How does one deal with the saint’s praise of the villain? One way is simply to deny the charge. Devotees of Rosenzweig wary of Heidegger’s shadow have argued that the Jewish thinker knew little about either the Davos encounter or Heidegger’s thought outside of the secondhand reports from newspapers. Rosenzweig’s judgment therefore should not be taken too seriously. We have no evidence that Rosenzweig had read Heidegger’s 1927 work, Being and Time. (For that matter, we have no evidence that Heidegger had heard of, let alone read, the little-known author of The Star of Redemption.) Rosenzweig was simply swept up in enthusiasm about a merely perceived affinity; if he had known more, the argument goes, he surely would have been less sanguine about the connection. And Rosenzweig can scarcely be blamed for not anticipating Heidegger’s subsequent embrace of National Socialism.
Yet one may still ask whether Rosenzweig was as insightful an interpreter of Heidegger as he was of Cohen, perceiving a commonality of mood and purpose that was not really there. Was Rosenzweig unaware of the völkish implications of Heidegger’s thought? Would Rosenzweig have been as horrified by Heidegger’s denial of a horizon of eternity as his defenders claim he would be?
This argument was made forcefully by Heidegger’s student Karl Löwith,in an article entitled “M. Heidegger and F. Rosenzweig, or, Temporality and Eternity,” published in 1942 in Philosophy and Phenomenological Research.
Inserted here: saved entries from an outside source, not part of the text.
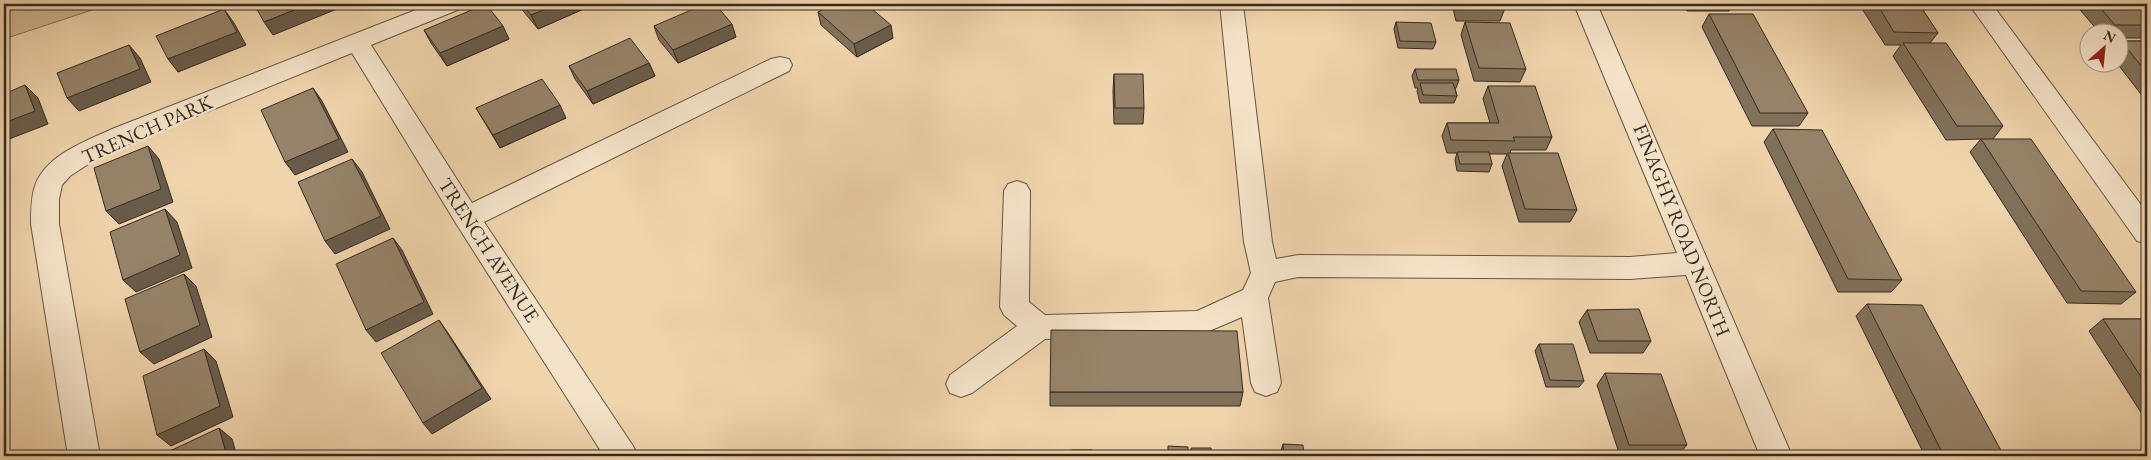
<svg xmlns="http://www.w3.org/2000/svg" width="2151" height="460" font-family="'EB Garamond',serif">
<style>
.green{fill:#d0b794;stroke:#82715a}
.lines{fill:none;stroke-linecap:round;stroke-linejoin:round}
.minor-casing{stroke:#635543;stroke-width:2}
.minor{fill:#f5e3c9;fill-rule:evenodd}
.wall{fill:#81715a;stroke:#342b20}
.shaded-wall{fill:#695c4a;stroke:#342b20}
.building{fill:#968369;stroke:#342b20}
.labels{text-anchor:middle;stroke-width:5;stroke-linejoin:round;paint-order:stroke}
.street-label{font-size:20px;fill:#342b20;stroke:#f5e3c9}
</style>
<rect width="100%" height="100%" fill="#f0d4ac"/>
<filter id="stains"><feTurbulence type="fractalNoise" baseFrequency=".004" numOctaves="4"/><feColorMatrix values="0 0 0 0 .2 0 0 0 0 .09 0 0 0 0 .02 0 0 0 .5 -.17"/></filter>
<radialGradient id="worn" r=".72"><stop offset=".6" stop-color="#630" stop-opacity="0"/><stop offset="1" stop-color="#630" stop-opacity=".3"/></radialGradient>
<polygon class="green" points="4,4 110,4 4,39"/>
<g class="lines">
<defs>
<g id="minor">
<path d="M 431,4 L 464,4 L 460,9 L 371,45 L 472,203 L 771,59 L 780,57 L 789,59 L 792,65 L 789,71 L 484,222 L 633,446 L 638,456 L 604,456 L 457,225 L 352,53 L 130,143 L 90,163 L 70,176 L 62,185 L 59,199 L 59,224 L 100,456 L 68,456 L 31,224 C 31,212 31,200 34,189 C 43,156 84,142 112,129 Z"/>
<polygon points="1220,4 1243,4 1272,242 1276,259 1298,255 1630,257 1677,253 1574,4 1597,4 1792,456 1760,456 1686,275 1630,279 1298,277 1275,282 1268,298 1281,383 1277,392 1266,396 1255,392 1251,383 1242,317 1200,335 1045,339 972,393 961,397 950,393 946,384 950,375 1017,326 1004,315 1000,307 1004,191 1008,184 1017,181 1026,184 1030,191 1029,302 1045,315 1197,311 1243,290 1251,273 1244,242"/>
<polygon points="1969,4 1992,4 2147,213 2147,244 2137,241"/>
</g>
</defs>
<use href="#minor" class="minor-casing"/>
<use href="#minor" class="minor"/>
</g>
<g class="wall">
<polygon points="519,4 595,4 538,29 520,7"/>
<polygon points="1452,4 1504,4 1505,8 1500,21 1456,21"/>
<polygon points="1683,4 1733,4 1729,11 1687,11"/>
<polygon points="1859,4 1919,4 1938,33 1930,43 2003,126 1993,139 2136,292 2121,304 2067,303 1970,152 1981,139 1946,140 1893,56 1901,45 1885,45"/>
<polygon points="2075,4 2139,4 2147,13 2147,36 2145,38 2118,38 2118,32 2099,32"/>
<polygon points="818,12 893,38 857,57 821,25"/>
<polygon points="1709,14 1808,113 1799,126 1752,126 1702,27"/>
<polygon points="1396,22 1436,42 1433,49 1398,48 1394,29"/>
<polygon points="1465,22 1526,69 1520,82 1474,81 1461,35"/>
<polygon points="654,26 736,37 678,63 659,40"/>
<polygon points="424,30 509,39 447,66 431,43"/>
<polygon points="2121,41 2147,41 2147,102 2116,62 2118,62 2118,44"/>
<polygon points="649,63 655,76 593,104 575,79 569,66"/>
<polygon points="1415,69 1459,80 1456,88 1455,88 1457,96 1454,103 1420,103 1417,91 1418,88 1415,88 1412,76"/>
<polygon points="1114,74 1144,108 1143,124 1114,124 1113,91"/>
<polygon points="1488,86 1552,137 1546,150 1511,150 1510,153 1577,210 1570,222 1519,222 1502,166 1507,154 1489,154 1492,164 1489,172 1457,171 1455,160 1457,153 1447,153 1442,136 1447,123 1490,123 1483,99"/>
<polygon points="476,108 566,118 500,148"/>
<polygon points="1773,129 1902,280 1891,292 1838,292 1764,142"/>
<polygon points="1867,304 2004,456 1925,456 1856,316"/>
<polygon points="1587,310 1651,341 1643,353 1590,353 1579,322"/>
<polygon points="2103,319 2147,319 2147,422 2089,331"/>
<polygon points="1539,344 1584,381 1579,387 1546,387 1535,351"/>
<polygon points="1605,373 1687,445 1677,456 1620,456 1597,385"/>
<polygon points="1050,392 1243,392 1240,406 1050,406"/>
<polygon points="1283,444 1304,456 1281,456 1281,451"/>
</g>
<g class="shaded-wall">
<polygon points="309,4 334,4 337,9 273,35 264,22"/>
<polygon points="558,4 595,4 538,29 531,15"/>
<polygon points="224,9 234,23 246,45 178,72 168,59"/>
<polygon points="732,24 736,37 678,63 673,50"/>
<polygon points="891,25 893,38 857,57 854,44"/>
<polygon points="503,26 509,39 447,66 440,53"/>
<polygon points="129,45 140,58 151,82 79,111 67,98"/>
<polygon points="649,63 655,76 593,104 587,91"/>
<polygon points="25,85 38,98 48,124 4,141 4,123"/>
<polygon points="313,88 322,101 348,152 295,175 285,162"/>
<polygon points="560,105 566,118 500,148 493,135"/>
<polygon points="148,146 159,159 173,202 119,224 106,211"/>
<polygon points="352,159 362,172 390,229 335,254 325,241"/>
<polygon points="165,209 177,222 192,268 136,292 123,280"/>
<polygon points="393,238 402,250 433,314 376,342 366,330"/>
<polygon points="184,274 196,286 212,337 154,364 140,352"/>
<polygon points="439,320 448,333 491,399 432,434 423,423"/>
<polygon points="204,349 216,361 233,417 171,446 157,435"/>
<polygon points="219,428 232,439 237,456 227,456"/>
</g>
<g class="building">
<polygon points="254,4 309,4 264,22"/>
<polygon points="486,4 503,26 440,53 424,30"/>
<polygon points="522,4 558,4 531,15"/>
<polygon points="705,4 715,4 732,24 673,50 654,26"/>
<polygon points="834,4 866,4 891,25 854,44 818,12"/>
<polygon points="1460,4 1504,4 1505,8 1461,7"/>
<polygon points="1877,4 1919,4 1938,33 1894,32"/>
<polygon points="2097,4 2139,4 2147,13 2147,25 2115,25"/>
<polygon points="224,9 237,32 168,59 156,36"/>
<polygon points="1709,14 1753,14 1808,113 1760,113"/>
<polygon points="1396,22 1431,23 1436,42 1400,41"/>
<polygon points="1465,22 1510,23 1526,69 1479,68"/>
<polygon points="630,38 649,63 587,91 569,66"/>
<polygon points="2121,41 2147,41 2147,73"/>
<polygon points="1903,43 1946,43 2003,126 1957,126"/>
<polygon points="129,45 140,69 67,98 57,73"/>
<polygon points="1415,69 1456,69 1459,80 1418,80"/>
<polygon points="1114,74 1143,74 1144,108 1115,108"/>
<polygon points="542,79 560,105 493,135 476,108"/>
<polygon points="1420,83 1453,83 1457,96 1423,95"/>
<polygon points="25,85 35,111 4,123 4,94"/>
<polygon points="1488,86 1535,86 1552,137 1513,137 1515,141 1451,140 1447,123 1499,123"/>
<polygon points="313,88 339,139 285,162 261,110"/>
<polygon points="1773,129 1822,130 1902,280 1848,279"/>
<polygon points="1981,139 2031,139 2136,292 2081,291"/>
<polygon points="148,146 161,189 106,211 94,168"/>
<polygon points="1457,152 1489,152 1492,164 1460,164"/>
<polygon points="1508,153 1558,153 1577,210 1525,209"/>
<polygon points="352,159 381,216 325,241 298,182"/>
<polygon points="165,209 180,255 123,280 110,232"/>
<polygon points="393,238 424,302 366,330 336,264"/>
<polygon points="184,274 200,325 140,352 125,299"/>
<polygon points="1867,304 1922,305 2004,456 1944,456"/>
<polygon points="1639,309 1651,341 1598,341 1587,310"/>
<polygon points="2103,319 2147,319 2147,386"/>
<polygon points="439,320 482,388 423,423 381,353"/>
<polygon points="1051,330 1237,331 1243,392 1050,392"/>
<polygon points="1539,344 1573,344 1584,381 1550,380"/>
<polygon points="204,349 220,406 157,435 143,376"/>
<polygon points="1605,373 1661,374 1687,445 1629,445"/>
<polygon points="219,428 227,456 159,456"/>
<polygon points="1283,444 1303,445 1304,456 1284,456"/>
<polygon points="1168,446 1188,447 1188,456 1168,456"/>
<polygon points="1191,448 1211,448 1212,456 1192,456"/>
<rect x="1072" y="450" width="20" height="6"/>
</g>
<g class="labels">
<g class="street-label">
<text transform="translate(147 129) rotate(-24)" y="7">TRENCH PARK</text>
<text transform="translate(1682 230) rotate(68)" y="7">FINAGHY ROAD NORTH</text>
<text transform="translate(489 250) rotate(57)" y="7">TRENCH AVENUE</text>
</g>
</g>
<rect width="2151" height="460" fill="none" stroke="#f0d4ac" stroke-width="20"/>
<rect x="5" y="5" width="2141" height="450" fill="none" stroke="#342b20" stroke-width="2.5"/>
<rect x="10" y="10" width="2131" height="440" fill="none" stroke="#342b20"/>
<g transform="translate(2104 48) rotate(27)"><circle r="24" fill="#f5e3c9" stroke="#a89985"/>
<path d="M0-4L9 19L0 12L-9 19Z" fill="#8f2418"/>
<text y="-8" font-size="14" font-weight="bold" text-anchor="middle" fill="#342b20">N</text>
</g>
<rect width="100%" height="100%" filter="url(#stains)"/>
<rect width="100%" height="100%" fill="url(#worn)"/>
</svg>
Löwith acknowledged the “common starting point” of the two thinkers—“the naked individual in its finite existence as it precedes all civilization”—their mutual stress on the temporal and finite nature of human living as opposed to the timelessness of Being. And he conceded a similarity in the manner of philosophical expression, in their emphasis on human language for the disclosure of meaning.